Rochelle Jordan e a releitura do R&B com house na pista contemporânea
Rochelle Jordan e a releitura do R&B com house na pista contemporânea
O FFW Sounds desta semana é dedicado ao trabalho de Rochelle Jordan, cantora e compositora que transita entre o R&B e a música eletrônica com um identidade própria que merece sua atenção.
Nascida na Inglaterra e criada no Canadá, Jordan reúne referências que vão do soul e reggae à cultura de pista. Em sua fase mais recente, ela aprofunda essa linguagem ao combinar atmosferas imersivas com batidas orientadas ao club.
Você já conhecia a música da Rochelle?
QUEM É ROCHELLE JORDAN?
Nascida em 1989, em High Wycombe, na Inglaterra, e criada em Toronto, no Canadá, a artista de 36 anos construiu uma identidade marcada pela diversidade cultural. Filha de pais jamaicanos, cresceu sob a influência de gêneros como reggae, soul e R&B, elementos que se somam à estética eletrônica britânica presente em sua obra. Com carreira iniciada de forma independente, Rochelle Jordan consolidou-se ao propor uma sonoridade híbrida, na qual vocais etéreos encontram bases de house e UK garage. O resultado a posiciona como uma figura central no alt-R&B e em sua aproximação cada vez mais estreita com a música eletrônica global.
UMA MÚSICA PARA COMEÇAR: “GOT EM”
Presente no álbum ‘Play With the Changes’ (2021), a música sintetiza sua identidade ao combinar vocais suaves com bases de house e UK garage. Acessível, mas sofisticada, a faixa traduz o principal diferencial da artista: aproximar o R&B da pista de dança sem perder o tom emocional.
ÁLBUM PARA CONHECER: “PLAY WITH CHANGES”
É neste trabalho que a cantora consolida uma linguagem própria, articulando o R&B à música eletrônica, especialmente house e UK garage, com rigor estético e apelo contemporâneo. Faixas como “Next 2 You” e “All Along” revelam camadas mais introspectivas.

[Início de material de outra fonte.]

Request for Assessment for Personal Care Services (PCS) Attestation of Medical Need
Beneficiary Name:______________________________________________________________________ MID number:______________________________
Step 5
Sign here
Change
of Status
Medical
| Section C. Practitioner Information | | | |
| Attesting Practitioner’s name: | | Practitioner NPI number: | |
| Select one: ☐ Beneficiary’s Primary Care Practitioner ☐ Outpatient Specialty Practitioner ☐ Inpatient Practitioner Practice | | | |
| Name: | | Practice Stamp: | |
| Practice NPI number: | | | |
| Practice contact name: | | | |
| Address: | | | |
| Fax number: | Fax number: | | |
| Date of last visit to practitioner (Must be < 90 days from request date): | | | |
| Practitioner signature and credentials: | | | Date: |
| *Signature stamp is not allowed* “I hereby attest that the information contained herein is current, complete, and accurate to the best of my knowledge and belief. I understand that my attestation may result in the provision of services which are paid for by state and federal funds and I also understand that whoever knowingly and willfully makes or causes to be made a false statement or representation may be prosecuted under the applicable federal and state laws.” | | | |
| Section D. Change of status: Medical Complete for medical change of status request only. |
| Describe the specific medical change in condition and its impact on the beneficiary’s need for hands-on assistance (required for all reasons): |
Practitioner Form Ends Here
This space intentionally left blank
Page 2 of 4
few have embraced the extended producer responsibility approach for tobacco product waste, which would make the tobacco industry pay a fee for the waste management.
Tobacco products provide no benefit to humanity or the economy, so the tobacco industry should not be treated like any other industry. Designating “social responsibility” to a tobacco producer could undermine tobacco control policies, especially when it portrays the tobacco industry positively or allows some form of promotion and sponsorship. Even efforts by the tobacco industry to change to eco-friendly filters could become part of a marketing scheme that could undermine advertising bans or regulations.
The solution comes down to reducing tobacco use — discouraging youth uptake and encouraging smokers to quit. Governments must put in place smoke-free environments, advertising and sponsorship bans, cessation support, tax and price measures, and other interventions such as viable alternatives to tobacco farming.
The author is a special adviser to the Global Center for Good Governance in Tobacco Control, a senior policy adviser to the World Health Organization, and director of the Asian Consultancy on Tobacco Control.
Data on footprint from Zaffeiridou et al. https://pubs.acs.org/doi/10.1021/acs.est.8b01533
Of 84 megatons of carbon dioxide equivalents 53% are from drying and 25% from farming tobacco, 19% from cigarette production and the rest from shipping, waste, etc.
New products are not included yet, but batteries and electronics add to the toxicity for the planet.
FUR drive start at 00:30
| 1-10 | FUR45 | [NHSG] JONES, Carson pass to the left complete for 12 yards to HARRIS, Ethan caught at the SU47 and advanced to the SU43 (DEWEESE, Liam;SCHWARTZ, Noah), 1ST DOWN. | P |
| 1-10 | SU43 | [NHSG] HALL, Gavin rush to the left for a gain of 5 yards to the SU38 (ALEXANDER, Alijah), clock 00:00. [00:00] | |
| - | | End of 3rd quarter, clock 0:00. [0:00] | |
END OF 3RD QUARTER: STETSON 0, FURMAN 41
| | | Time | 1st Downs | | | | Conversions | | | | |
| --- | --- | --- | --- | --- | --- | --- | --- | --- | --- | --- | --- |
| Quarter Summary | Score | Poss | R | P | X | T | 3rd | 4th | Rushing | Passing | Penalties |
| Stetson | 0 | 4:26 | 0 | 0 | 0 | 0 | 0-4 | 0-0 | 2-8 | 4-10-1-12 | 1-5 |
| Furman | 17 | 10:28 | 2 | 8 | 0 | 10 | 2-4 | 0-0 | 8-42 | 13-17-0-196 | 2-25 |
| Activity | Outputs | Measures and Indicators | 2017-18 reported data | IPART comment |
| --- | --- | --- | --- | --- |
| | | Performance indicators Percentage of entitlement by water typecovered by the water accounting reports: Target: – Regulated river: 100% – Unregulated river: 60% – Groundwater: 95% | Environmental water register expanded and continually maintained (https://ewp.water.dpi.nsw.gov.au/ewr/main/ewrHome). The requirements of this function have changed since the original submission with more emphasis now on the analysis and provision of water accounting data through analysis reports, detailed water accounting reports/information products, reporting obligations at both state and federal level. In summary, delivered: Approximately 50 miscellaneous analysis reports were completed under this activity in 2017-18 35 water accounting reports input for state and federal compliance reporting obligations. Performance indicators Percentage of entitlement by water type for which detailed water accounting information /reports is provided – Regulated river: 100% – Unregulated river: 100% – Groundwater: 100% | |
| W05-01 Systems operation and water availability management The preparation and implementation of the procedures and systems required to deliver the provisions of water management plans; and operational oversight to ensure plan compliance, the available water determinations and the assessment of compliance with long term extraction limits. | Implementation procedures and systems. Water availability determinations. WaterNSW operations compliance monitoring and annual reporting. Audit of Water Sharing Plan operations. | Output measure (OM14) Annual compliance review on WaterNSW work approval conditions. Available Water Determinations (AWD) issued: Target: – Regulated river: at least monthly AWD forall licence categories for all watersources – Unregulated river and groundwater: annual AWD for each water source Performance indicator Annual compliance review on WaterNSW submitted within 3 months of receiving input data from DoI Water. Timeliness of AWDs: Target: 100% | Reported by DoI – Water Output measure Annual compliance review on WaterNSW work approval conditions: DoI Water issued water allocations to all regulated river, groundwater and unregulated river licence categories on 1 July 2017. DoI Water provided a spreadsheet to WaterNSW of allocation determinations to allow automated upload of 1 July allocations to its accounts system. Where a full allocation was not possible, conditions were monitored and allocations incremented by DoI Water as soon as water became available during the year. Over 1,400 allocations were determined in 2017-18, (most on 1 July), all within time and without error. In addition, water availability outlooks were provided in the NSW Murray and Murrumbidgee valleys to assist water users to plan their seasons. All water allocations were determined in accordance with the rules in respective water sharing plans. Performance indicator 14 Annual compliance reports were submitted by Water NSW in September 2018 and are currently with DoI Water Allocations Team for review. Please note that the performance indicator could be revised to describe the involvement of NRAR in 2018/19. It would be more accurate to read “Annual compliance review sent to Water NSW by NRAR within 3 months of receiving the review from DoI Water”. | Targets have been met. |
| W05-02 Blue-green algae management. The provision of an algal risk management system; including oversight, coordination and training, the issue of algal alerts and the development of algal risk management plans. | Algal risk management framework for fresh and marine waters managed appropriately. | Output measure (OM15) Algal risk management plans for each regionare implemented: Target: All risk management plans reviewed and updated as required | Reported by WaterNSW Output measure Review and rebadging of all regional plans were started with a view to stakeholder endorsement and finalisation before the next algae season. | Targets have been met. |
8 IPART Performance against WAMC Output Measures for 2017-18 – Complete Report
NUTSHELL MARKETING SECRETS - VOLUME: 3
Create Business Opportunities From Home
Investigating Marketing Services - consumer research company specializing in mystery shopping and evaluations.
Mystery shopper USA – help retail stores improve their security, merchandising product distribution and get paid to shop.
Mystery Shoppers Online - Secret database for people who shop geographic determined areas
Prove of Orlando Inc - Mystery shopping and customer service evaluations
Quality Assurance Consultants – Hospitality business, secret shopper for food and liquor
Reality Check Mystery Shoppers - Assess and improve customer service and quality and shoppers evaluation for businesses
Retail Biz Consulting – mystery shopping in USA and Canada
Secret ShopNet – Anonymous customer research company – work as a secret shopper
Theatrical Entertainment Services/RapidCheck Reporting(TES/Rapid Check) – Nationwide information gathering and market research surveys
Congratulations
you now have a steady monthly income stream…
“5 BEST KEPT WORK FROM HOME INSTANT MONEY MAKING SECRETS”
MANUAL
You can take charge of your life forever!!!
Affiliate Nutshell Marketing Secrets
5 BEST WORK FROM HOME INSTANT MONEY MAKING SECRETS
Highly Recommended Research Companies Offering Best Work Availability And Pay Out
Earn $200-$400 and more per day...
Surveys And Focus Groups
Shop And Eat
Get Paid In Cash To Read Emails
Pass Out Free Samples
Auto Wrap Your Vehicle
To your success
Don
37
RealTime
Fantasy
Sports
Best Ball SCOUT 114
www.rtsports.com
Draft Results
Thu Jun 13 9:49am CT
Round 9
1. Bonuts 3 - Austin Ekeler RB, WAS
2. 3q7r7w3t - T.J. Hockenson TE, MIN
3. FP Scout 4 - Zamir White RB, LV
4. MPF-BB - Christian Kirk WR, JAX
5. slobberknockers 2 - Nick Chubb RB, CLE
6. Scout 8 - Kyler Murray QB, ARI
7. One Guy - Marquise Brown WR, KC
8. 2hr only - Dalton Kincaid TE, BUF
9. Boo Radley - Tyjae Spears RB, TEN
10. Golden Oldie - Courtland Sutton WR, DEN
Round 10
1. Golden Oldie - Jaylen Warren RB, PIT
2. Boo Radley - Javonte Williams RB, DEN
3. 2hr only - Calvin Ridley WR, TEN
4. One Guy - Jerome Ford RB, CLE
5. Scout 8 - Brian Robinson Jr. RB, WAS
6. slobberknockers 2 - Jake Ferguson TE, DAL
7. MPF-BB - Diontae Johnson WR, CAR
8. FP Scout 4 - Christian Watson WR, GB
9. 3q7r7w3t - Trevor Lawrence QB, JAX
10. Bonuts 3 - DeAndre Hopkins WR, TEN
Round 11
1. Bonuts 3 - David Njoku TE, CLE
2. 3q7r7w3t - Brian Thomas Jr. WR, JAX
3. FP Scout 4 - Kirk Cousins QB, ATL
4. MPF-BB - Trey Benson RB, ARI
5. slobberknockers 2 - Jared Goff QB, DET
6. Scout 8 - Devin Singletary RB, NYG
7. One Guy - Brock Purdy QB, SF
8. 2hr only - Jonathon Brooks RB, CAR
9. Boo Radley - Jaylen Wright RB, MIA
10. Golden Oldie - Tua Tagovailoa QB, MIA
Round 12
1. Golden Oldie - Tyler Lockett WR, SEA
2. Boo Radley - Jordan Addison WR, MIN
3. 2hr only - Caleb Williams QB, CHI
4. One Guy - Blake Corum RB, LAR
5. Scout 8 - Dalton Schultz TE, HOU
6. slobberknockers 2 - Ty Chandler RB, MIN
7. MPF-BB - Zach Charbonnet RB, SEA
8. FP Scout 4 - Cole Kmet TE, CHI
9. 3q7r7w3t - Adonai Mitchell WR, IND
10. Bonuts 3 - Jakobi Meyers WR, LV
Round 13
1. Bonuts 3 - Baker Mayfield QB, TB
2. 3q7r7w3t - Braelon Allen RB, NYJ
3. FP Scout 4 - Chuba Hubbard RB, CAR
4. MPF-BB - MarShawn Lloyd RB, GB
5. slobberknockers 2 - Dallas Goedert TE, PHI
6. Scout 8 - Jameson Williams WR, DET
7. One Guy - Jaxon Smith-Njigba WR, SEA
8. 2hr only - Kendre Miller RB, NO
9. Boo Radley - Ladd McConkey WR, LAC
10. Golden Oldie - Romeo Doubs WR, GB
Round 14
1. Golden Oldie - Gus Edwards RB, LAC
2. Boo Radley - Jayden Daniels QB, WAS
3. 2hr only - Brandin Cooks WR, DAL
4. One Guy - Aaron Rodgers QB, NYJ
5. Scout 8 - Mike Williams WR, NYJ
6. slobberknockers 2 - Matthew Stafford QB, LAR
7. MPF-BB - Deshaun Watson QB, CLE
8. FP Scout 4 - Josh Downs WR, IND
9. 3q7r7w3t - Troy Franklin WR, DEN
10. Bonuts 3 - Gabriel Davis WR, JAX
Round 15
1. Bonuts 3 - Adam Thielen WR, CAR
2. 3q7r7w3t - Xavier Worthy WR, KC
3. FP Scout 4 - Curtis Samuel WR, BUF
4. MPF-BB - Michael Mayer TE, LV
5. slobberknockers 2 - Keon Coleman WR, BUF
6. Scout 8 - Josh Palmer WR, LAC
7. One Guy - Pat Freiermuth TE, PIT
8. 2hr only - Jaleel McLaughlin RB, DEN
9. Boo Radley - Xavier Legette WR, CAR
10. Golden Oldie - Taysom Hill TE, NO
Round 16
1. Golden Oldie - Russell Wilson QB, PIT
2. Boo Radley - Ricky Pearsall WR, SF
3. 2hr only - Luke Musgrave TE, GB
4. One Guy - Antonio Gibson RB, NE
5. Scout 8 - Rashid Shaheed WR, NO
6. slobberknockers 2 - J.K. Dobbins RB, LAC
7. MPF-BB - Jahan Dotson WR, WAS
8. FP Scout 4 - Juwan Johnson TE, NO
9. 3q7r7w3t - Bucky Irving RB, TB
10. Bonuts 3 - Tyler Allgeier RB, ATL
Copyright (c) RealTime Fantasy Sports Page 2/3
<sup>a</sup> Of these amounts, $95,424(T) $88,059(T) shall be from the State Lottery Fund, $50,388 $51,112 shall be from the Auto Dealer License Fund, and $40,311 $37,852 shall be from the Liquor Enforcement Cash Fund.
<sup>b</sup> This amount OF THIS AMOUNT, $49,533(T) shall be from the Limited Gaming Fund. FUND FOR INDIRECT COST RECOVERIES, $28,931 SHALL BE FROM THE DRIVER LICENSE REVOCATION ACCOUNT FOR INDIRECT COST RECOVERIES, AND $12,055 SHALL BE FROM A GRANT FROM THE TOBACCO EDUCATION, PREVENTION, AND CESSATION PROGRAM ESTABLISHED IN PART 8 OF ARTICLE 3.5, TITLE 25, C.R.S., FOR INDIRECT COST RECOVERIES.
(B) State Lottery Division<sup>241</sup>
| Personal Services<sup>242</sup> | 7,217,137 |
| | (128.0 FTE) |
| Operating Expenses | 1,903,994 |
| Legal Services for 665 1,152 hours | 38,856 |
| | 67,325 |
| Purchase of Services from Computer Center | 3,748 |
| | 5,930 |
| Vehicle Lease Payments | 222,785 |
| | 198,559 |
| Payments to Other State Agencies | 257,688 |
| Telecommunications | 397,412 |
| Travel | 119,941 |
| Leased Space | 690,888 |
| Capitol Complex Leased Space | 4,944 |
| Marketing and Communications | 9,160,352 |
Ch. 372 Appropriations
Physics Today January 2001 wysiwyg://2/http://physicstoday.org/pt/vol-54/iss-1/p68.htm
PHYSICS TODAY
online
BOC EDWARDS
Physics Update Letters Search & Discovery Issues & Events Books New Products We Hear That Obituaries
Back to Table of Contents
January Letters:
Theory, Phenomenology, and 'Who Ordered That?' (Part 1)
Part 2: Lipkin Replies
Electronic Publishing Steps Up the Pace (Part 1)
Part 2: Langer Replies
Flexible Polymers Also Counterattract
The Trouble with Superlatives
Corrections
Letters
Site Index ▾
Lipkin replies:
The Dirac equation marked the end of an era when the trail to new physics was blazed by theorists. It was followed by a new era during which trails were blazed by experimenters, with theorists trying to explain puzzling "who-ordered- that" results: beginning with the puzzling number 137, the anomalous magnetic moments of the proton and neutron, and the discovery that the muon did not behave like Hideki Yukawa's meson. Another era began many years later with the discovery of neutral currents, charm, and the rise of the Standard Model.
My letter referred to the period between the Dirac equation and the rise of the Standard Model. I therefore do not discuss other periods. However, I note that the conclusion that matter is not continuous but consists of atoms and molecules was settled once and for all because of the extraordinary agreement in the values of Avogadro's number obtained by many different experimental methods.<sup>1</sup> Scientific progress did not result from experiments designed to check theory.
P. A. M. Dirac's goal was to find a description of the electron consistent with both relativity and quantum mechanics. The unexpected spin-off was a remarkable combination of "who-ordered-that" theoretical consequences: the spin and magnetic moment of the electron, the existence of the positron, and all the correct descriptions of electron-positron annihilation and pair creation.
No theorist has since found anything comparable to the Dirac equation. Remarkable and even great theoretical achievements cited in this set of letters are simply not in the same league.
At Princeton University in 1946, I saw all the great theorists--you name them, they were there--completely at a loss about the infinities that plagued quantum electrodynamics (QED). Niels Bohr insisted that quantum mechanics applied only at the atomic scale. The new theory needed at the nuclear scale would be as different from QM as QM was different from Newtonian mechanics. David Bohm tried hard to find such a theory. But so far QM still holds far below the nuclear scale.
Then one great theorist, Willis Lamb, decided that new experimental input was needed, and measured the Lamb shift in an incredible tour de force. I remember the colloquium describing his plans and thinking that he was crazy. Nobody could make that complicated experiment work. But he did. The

AGORA COM “TROUGH THE WALL”
Mais polido e imersivo, o disco aposta em atmosferas contínuas e sofisticadas, com forte presença de house e UK garage. Faixas como “Crave”, “Sweet Sensation” e “Bite the Bait” evidenciam uma abordagem menos imediata e mais sensorial, orientada à construção de clima e à experiência de pista. O álbum também reflete um momento de afirmação pessoal e criativa, simbolizando a superação de bloqueios e a consolidação de uma identidade própria.